En 2016, la Cour de cassation en a circonscrit l’application au seul régime de la préretraite amiante. Pour compenser ce champ d’application très restreint, la Cour de cassation a permis une reconnaissance quasi-automatique du préjudice d’anxiété : les salariés n’avaient pas à prouver leur état d’anxiété ou la faute de leur employeur.
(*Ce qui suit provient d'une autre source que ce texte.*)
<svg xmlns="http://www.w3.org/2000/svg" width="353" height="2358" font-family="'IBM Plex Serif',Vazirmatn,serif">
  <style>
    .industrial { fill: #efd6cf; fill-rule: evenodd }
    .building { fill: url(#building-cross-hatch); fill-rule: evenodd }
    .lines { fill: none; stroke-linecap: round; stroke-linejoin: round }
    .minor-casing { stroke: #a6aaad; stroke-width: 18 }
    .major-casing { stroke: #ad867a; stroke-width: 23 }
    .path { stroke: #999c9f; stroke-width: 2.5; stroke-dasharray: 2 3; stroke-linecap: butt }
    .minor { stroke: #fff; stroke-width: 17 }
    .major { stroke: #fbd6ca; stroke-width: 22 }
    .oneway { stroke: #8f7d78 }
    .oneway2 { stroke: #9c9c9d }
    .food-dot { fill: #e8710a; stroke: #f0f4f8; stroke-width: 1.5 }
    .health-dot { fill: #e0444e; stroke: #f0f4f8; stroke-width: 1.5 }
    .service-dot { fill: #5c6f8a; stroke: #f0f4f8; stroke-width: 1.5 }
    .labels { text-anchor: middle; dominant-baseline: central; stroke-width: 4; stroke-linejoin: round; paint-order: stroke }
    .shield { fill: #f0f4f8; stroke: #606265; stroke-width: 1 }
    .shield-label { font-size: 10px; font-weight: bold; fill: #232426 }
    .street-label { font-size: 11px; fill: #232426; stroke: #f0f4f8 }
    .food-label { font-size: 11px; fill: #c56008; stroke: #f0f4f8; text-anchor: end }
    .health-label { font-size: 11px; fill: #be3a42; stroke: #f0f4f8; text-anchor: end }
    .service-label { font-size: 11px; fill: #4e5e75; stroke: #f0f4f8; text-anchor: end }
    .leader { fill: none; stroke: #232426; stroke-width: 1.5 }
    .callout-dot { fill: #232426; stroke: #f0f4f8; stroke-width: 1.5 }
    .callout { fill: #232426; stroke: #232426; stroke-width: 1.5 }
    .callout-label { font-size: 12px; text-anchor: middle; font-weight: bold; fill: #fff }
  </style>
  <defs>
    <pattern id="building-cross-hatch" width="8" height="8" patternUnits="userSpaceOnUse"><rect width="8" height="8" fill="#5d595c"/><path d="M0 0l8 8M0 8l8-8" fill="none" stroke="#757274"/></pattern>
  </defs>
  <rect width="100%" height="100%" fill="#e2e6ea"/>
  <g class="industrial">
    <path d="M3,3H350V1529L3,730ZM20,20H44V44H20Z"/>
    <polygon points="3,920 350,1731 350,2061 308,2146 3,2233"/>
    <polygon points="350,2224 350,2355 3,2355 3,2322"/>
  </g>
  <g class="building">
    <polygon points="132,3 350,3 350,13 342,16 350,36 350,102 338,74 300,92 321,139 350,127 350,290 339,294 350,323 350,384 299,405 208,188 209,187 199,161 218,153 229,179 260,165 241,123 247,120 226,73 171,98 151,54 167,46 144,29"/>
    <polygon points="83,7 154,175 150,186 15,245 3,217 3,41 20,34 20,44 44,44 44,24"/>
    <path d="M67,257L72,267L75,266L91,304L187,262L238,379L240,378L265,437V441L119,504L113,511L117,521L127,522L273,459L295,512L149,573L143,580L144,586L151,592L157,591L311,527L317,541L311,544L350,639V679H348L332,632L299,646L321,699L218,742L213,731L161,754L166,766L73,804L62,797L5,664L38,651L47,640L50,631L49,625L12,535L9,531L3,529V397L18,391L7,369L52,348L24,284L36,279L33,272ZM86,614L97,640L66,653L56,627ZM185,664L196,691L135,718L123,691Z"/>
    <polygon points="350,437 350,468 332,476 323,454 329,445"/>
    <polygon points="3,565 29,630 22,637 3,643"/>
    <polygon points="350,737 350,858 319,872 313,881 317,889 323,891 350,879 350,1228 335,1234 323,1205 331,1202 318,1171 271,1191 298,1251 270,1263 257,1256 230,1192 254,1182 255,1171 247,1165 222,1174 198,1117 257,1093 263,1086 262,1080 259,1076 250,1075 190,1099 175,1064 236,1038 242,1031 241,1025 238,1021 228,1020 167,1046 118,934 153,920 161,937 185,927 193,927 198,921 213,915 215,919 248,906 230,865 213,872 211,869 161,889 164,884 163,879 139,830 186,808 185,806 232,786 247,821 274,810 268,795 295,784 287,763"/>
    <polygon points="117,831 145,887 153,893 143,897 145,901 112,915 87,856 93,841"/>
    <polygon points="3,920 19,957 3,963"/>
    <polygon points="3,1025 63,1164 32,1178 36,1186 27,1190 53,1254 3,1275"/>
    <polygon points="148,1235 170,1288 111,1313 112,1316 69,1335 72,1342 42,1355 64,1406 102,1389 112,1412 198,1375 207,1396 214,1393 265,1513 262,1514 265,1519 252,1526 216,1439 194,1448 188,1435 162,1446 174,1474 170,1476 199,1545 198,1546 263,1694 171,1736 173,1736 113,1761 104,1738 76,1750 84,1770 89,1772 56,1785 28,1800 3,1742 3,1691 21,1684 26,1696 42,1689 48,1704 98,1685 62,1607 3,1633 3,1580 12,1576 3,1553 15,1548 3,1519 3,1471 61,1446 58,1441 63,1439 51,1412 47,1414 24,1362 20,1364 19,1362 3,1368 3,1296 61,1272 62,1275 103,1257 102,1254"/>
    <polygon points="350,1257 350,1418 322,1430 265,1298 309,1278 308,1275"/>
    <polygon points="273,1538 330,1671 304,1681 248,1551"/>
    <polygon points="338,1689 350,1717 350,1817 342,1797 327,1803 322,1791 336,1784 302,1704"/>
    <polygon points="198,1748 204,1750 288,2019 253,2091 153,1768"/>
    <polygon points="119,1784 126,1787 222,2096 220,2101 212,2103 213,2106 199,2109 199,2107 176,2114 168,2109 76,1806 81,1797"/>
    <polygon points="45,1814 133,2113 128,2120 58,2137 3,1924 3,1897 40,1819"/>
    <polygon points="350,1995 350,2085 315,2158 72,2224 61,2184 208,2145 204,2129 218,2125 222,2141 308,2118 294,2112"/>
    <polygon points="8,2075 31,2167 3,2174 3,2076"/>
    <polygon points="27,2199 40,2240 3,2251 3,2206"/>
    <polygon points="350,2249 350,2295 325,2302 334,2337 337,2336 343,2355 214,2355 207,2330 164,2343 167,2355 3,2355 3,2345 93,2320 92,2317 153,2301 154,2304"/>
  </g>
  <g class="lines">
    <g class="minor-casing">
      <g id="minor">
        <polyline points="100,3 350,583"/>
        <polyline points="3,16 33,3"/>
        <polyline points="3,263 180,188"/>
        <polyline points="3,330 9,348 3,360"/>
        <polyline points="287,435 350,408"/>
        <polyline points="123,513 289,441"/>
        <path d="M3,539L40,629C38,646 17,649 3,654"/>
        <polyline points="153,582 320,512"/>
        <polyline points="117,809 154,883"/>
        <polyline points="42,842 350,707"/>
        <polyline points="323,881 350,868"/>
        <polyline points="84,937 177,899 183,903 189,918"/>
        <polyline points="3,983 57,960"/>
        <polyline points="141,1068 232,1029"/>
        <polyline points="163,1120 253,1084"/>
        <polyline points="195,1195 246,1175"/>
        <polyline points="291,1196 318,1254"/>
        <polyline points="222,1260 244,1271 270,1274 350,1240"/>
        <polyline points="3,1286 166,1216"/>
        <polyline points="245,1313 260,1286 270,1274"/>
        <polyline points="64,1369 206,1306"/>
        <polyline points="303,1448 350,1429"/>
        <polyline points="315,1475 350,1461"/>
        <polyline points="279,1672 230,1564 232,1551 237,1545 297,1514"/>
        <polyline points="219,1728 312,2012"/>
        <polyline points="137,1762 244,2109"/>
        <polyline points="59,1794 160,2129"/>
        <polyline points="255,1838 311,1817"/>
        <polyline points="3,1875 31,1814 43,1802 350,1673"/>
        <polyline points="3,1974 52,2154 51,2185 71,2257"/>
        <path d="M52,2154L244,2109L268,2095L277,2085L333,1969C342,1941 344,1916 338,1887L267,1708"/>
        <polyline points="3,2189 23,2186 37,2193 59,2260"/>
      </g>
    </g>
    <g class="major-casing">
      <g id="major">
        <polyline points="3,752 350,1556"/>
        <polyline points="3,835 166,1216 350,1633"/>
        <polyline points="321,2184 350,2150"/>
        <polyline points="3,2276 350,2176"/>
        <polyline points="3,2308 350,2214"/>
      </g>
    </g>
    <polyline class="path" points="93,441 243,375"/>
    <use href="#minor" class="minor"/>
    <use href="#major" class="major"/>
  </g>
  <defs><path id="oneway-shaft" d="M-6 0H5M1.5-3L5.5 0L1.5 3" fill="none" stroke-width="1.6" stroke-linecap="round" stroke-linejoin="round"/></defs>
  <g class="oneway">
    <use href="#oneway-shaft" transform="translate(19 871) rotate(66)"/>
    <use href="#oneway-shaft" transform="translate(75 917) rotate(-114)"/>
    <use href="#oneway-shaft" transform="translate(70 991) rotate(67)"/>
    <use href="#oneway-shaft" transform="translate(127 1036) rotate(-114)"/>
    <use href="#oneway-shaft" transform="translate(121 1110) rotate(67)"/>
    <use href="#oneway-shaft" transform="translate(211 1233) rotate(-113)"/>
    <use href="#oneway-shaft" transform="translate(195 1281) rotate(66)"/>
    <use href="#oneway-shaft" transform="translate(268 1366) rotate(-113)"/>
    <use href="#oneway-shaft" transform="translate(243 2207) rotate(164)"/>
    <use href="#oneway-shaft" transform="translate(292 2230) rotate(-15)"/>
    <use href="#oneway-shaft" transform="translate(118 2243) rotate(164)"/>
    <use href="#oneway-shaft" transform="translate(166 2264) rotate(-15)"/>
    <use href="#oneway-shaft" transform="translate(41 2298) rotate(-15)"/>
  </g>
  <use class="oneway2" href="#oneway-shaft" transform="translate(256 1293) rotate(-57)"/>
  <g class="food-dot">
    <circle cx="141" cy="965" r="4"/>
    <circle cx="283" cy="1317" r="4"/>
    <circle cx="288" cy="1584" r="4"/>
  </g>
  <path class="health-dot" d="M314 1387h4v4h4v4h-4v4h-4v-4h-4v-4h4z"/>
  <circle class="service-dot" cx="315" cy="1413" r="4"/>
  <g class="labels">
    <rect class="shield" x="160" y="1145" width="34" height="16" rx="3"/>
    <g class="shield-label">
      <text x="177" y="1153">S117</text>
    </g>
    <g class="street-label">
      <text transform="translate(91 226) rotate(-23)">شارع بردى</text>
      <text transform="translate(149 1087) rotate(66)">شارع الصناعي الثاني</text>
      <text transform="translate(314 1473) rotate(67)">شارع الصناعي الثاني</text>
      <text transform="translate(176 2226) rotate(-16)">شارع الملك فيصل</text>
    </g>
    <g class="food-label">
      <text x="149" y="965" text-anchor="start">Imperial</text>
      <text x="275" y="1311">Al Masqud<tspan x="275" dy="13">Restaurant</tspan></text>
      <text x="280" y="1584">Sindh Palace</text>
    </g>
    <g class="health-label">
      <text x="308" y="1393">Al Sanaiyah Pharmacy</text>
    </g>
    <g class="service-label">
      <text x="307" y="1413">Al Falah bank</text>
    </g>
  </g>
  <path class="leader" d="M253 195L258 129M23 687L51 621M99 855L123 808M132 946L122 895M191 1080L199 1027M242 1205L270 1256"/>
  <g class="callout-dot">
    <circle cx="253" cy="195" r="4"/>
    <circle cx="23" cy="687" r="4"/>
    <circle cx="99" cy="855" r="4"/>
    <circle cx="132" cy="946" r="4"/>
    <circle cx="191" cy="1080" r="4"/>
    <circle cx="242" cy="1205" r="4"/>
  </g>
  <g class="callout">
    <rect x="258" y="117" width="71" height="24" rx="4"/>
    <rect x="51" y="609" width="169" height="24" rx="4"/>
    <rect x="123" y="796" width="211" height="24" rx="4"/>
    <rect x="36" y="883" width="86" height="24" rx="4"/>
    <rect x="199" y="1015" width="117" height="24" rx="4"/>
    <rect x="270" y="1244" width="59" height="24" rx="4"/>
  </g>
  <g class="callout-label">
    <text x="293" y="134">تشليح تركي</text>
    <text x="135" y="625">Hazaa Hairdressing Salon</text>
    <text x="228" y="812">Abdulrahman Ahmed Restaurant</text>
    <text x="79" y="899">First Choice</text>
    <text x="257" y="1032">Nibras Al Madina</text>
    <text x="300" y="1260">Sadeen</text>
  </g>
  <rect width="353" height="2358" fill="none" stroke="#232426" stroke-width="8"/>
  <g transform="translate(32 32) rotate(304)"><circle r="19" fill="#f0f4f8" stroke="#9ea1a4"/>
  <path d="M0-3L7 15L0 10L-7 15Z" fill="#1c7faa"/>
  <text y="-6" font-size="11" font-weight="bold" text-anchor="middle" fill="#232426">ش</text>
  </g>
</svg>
En 2019, le préjudice d’anxiété entre dans le régime du droit commun

Nouvelle étape début 2019 : dans le cadre d’une demande d’indemnisation d’un ancien salarié de la société EDF, établissement non-classé, la Cour de cassation a jugé par un arrêt d’Assemblée plénière que l’ensemble des salariés exposés à l’amiante pouvait se prévaloir du préjudice d’anxiété sur la base de l’obligation de sécurité de l’employeur et ce, quel que soit leur lieu de travail (Cass. Assemblée plénière, 18-17.442 n°643 du 5 avril 2019). Dès lors, le préjudice d’anxiété n’est plus restreint aux seuls établissements classés et entre dans le régime de droit commun de l’obligation de sécurité de l’employeur.

De plus, il concerne dorénavant davantage de substances dangereuses.

En effet, la nouvelle orientation a été confirmée récemment par un arrêt du 11 septembre 2019 de la Cour de cassation qui étend le préjudice d’anxiété à toute « substance nocive ou toxique générant un risque élevé de développer une pathologie grave » — confirmation qui a permis à 700 anciens mineurs d’assigner leur employeur pour exposition à l’amiante et d’autres substances nocives (Cass. Soc. 17-24.879 n°1188 du 11 septembre 2019).

Un préjudice que le salarié doit maintenant prouver

Désormais, le préjudice d’anxiété n’est plus automatiquement reconnu en cas d’assignation d’un employeur — en dehors du régime particulier de la préretraite amiante. Pour les salariés, cela implique de prouver le manquement de leur employeur à son obligation de sécurité ainsi que leur état d’anxiété.

Pour l’employeur, il est maintenant possible de s’exonérer en démontrant avoir pris toutes les mesures adéquates pour assurer la sécurité et protéger la santé physique et mentale des travailleurs, notamment celles prévues à l’article L. 4121-1 du Code du travail. Les entreprises peuvent donc diminuer le risque de condamnation, à condition d’être très rigoureuses en matière de protection et de suivi de la sécurité de leurs salariés.

Le préjudice d’anxiété en quelques chiffres*

Exposition 

  •   1/3 des salariés exposé à au moins un produit chimique
    > 38 % des salariés dans l’industrie (à la baisse depuis 1994)
    > 58 % des salariés dans la construction (à la hausse depuis 1994)

10 % des salariés exposés à au moins un produit cancérogène (soit 1.8 million de personnes, tendance à la hausse sur 20 ans)

Prévention

  • Près de 1/2 salariés couvert par des pratiques formalisées de prévention des risques professionnels
  •  49 % des salariés couverts par un comité d’hygiène, de sécurité et des conditions de travail (CHSCT) ou assimilé au niveau de l’établissement

Montant des condamnations pour préjudice d’anxiété

  • Cas Ahlstrom : l’employeur a été condamné à 10 000 € par salarié.  • Cas EDF : 10.000 € de dommages et intérêts au titre du préjudice d’anxiété à 108 salariés exposés à l’amiante dans des centrales thermiques d’EDF

*selon les chiffres de 2017 de la dernière enquête sur la surveillance médicale des expositions des salariés aux risques professionnels de la Direction de l’animation de la recherche du Ministère de Travail, publiés en septembre 2019.